How many people will have the resources to sue state or federal governments? (Oh yeah, “attorney’s fees!”)

Sell only to those with licenses


What if I want to leave some guns to my family members? What if I want to loan a friend a shotgun to go bird hunting?

Hold loaners accountable for crime

Should we do the same thing for any inanimate object we loan to someone? As in I let my neighbor use my chain saw, he cuts off his foot and he hires an attorney to sue me.

Punish improper storage

I’d like to know the exact, legal definition for ‘improper storage.”

Revoke licenses for improper use

What defines “improper use?” And a gun owner would have to renew this "right to own firearms license" every four years or forfeit his firearms? OMG, this is probably the silliest idea of all.

Break the rules? Go to jail

Sounds sorta like the War on Drugs. And to me, this is designed for attorney’s who want to make more money.

Require mental-illness reporting

Good idea – in general. Subject to a lot of checks and balances to account for misuse and abuse.

Host a voluntary gun buyback
 

This is just a bad idea.
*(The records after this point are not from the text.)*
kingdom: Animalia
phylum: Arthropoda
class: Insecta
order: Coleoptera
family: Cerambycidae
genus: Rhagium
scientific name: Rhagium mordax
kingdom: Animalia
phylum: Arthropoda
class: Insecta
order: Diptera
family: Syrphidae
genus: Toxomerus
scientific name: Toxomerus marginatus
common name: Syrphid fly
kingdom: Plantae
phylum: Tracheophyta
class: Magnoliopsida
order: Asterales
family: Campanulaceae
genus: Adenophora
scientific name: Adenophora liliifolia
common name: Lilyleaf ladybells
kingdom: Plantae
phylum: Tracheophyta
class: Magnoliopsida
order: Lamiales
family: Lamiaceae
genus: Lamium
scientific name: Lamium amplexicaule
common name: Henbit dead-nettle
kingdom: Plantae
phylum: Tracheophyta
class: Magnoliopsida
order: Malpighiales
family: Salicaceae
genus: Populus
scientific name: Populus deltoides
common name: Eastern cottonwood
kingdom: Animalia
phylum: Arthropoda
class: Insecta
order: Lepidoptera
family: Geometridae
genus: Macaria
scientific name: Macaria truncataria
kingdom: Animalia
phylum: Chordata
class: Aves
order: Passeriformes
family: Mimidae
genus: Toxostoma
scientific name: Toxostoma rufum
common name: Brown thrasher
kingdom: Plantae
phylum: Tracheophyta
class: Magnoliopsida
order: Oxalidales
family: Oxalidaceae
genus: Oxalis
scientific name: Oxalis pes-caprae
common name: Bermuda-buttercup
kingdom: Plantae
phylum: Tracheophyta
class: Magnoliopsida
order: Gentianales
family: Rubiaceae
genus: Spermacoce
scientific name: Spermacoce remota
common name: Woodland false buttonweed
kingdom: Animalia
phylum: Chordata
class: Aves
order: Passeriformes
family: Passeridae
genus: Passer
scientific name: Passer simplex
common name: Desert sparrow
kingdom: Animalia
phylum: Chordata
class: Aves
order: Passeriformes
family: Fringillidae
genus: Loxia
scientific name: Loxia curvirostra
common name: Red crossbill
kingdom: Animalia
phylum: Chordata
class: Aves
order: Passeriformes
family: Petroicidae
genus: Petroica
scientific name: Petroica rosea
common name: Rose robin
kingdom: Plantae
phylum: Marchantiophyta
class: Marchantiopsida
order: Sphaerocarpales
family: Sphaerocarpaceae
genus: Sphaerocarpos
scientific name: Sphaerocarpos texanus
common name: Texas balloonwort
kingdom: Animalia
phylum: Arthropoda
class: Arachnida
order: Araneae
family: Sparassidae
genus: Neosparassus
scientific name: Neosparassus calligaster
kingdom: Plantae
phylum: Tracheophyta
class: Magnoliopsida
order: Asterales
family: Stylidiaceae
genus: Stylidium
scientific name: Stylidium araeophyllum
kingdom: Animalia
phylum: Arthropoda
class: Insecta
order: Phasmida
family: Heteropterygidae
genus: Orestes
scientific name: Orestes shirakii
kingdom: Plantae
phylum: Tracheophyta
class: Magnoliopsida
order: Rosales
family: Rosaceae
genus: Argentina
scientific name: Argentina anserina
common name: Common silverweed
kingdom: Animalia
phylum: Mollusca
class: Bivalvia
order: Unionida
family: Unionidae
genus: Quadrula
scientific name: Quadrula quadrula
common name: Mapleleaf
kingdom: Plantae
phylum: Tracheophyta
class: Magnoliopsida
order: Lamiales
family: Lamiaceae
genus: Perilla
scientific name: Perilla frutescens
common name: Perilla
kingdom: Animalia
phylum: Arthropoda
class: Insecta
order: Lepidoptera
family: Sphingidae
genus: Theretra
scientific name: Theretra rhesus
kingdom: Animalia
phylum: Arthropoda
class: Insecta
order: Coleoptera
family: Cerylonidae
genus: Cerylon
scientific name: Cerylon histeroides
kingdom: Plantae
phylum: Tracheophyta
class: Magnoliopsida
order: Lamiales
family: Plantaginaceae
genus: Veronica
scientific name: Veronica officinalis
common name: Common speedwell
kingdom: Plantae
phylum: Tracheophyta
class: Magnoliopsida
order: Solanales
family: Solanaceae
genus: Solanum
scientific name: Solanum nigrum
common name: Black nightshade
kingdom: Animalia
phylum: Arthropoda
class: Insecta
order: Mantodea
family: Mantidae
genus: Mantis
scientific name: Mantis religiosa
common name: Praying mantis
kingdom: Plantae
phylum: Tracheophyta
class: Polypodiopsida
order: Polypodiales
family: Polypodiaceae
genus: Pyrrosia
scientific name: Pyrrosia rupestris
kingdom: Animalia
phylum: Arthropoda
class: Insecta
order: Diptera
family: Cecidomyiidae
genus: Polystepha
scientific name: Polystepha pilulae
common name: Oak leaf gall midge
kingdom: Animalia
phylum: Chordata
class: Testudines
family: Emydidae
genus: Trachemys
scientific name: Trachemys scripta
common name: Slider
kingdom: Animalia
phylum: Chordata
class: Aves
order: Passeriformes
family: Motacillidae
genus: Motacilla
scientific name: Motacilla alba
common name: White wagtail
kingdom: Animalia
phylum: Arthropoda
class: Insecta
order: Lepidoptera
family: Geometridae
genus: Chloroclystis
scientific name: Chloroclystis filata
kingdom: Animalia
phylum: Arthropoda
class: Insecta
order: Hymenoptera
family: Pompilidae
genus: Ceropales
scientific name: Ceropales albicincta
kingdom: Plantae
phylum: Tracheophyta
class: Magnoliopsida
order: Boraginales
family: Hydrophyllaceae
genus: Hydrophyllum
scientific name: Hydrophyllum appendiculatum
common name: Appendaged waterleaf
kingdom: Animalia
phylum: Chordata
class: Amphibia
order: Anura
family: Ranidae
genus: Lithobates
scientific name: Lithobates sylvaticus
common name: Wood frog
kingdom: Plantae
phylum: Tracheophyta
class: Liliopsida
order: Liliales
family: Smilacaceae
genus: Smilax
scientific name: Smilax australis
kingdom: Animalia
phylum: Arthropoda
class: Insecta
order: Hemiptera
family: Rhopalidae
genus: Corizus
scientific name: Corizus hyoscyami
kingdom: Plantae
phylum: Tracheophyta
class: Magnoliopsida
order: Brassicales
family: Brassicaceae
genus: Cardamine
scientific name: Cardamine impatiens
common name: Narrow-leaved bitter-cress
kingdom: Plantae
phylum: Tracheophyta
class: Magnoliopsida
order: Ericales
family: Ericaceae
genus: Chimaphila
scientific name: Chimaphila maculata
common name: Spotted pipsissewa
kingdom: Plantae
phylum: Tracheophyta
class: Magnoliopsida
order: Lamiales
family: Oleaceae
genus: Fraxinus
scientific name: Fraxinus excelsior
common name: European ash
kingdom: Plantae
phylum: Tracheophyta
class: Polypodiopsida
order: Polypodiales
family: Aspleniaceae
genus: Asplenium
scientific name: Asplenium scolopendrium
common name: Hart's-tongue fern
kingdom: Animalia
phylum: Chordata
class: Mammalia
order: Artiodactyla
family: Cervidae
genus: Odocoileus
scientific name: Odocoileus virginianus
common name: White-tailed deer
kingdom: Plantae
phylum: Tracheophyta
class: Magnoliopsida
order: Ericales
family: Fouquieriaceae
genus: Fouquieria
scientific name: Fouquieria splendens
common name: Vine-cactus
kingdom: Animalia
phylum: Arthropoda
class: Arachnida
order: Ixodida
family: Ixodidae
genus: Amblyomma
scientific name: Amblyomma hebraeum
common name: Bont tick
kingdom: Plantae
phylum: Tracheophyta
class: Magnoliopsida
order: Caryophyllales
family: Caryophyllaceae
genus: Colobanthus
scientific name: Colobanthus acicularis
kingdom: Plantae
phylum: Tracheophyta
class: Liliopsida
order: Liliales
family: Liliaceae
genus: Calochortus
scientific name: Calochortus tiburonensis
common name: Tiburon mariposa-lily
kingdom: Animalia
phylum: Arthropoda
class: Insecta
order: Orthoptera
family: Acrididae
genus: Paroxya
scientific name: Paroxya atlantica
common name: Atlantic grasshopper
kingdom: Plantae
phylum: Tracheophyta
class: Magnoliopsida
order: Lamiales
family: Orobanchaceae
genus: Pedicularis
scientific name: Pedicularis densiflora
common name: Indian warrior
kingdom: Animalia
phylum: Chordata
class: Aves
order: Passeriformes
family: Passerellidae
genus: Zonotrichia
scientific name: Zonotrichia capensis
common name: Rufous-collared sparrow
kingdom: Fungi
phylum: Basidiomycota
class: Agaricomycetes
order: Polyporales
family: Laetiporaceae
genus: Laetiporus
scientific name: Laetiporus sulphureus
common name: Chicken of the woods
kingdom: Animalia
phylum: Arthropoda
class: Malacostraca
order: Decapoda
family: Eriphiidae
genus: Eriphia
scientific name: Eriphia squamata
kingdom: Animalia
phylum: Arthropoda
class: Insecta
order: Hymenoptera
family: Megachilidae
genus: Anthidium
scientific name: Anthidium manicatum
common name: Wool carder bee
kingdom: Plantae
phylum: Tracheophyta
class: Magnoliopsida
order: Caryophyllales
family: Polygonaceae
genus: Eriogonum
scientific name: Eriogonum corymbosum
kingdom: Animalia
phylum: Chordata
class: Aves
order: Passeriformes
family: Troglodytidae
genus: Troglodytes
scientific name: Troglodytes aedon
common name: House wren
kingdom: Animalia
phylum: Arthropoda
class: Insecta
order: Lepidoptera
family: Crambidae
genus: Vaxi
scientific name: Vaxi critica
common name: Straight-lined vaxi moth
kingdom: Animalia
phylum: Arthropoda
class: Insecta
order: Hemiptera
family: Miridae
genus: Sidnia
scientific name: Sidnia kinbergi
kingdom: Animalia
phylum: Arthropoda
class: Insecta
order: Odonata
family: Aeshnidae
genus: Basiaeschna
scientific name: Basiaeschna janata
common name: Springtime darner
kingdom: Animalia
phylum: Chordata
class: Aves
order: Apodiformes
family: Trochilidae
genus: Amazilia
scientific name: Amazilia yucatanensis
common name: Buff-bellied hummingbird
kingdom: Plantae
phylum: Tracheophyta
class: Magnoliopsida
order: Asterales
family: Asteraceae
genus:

How long does Ken think it’d take for “all of this to be completed and licenses issued?” My guess is about 20 to 30 years if starting tomorrow. 

And the idea that “a buyback program directed more to the areas where the most crime occurs” is just plain ignorant. Just like in Chicago, go out to the suburbs to buy your guns. And I can just imagine the political fallout associated with targeting a predominantly poor, crime ridden area for a buy back?

Keep license data confidential

This one is just rich! “The data, names and locations of licensed individuals shall not be divulged to any other government branch, bureau, agency or individual without first obtaining a court order, which can be granted only with reasonable cause.” Hahaha…uh huh...sure the list won’t be divulged.

One Good Idea Out of Nine

So I think Ken is in the ballpark on one of his nine ways to “fix the gun problem.” And to be sure he’s also correct that “this is not a perfect solution.” Unfortunately, I don’t think it’s even a moderately good solution. It’s a very poor solution designed to add overhead without any consideration for expected value and to line the wallet of lawyers. 


Note: I really didn't plan to write this post. I rattled it off very quickly. Maybe I should share more later?